Hace ya un cuarto de siglo, el crítico de arte Robert Hughes alertaba en La cultura de la queja de una tendencia creciente en Estados Unidos: la idea de calidad estética no es más que una ficción paternalista destinada a hacerles la vida imposible a los artistas que son negros, mujeres u homosexuales. Así, se pretende que éstos sean juzgados más por su origen étnico o su condición sexual que por los méritos de su obra. Una nueva sensibilidad que decreta que los únicos héroes posibles son las víctimas.

Me temo que, en los últimos 25 años, la situación no ha hecho más que empeorar. Y también hemos importado esa propensión a la victimización. Cuando Roland Garros prohibió el traje postparto de Serena Williams -tengo entendido que más por lo estrambótico del vestido que por el color, ya que en París no es obligatorio el blanco como en Wimbledon- recuerdo que no entendí por qué estábamos discutiendo sobre la vestimenta de la mejor tenista de la historia en pleno siglo XXI. Lo importante es que siga deleitándonos.

Eso sí, con su tenis. No con espectáculos vergonzosos y vergonzantes como el de la última final del Abierto de Estados Unidos. Una puede llegar a comprender que la tensión del partido que la enfrentaba a Naomi Osaka le hiciera perder los nervios. Así que las airadas protestas al árbitro podrían haberse quedado en una anécdota si Williams no hubiera cruzado la línea de la estupidez. Le espetó al árbitro que le quitaba el punto por ser mujer -al otro lado de la cancha debía de haber un ornitorrinco que ganó ese tanto- y que eso a un hombre no se lo haría.

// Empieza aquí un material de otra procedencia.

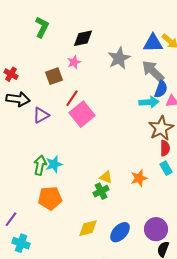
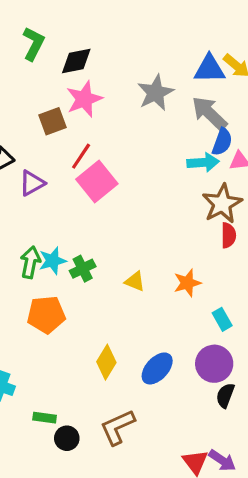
black diamond: (83, 38) -> (76, 61), moved
pink star: (74, 62) -> (84, 99), size x1.6
cyan rectangle: (166, 168) -> (222, 319), moved
green cross: (101, 191) -> (83, 269), moved
yellow diamond: (88, 228) -> (106, 362), turned -45

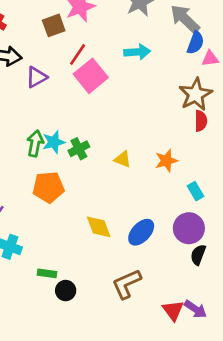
cyan arrow: (203, 162) -> (137, 52), moved
yellow diamond: (106, 362) -> (99, 227), turned -52
brown L-shape: (118, 427) -> (127, 284), moved

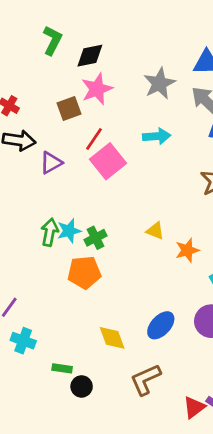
yellow triangle: (123, 159) -> (155, 231), moved
orange pentagon: (48, 187) -> (84, 272), moved
yellow diamond: (99, 227) -> (112, 338), moved
red triangle: (173, 310) -> (194, 407), turned 30

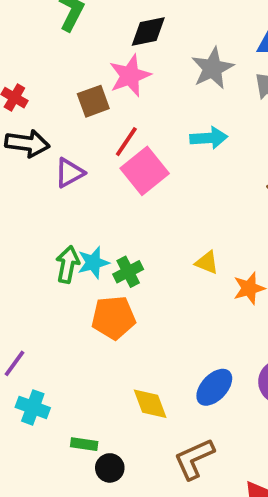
black diamond: (90, 56) -> (148, 32), moved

Cualquiera que haya visto dos partidos de tenis masculinos se da cuenta de la magnitud del disparate.

Pero Serena Williams no sólo es mujer; también es negra. Así que las sátiras a su impresentable actitud -como la que el caricaturista Mark Knight publicó en el diario australiano Herald Sun en la que se la ve enfurecida saltando sobre su raqueta mientras el árbitro le pregunta a Osaka si no puede dejarla ganar- se convierten automáticamente en racistas. Nuestra ya exministra de Sanidad, Carmen Montón, también recurrió a su condición de «víctima» cuando descubrieron las irregularidades en su máster. Resulta que era difícil que acudiera a clase porque lo hizo embarazada; situación que supongo que también explica que copiara el 58 % de su TFM. Un máster en Estudios Interdisciplinares de Género. Hay que ver lo legitimados que están los que recetan una formación específica para los jueces.

Ante comportamientos indefendibles, algunos se atrincheran en el estatus de víctima para eludir las responsabilidades. Pasando por alto el esfuerzo de Osaka -que igual algo había hecho para merecer ese punto- o el de miles de madres que estudian, trabajan y sacan adelante a sus hijos a la vez. Flaco favor estamos haciendo al feminismo si los sentimientos se convierten en las referencias principales de un argumento. Si cualquier objeción -por muy criticable que sea una conducta-se convierte en un insulto o un ataque a «los derechos de las mujeres». O de los negros. En nuestras manos está decidir si queremos seguir viviendo infantilizados, quejándonos de cualquier comentario que nos haga pupita, o crecemos de una vez, nos hacemos responsables y nos ponemos a la altura de los que han luchado realmente por nuestros derechos.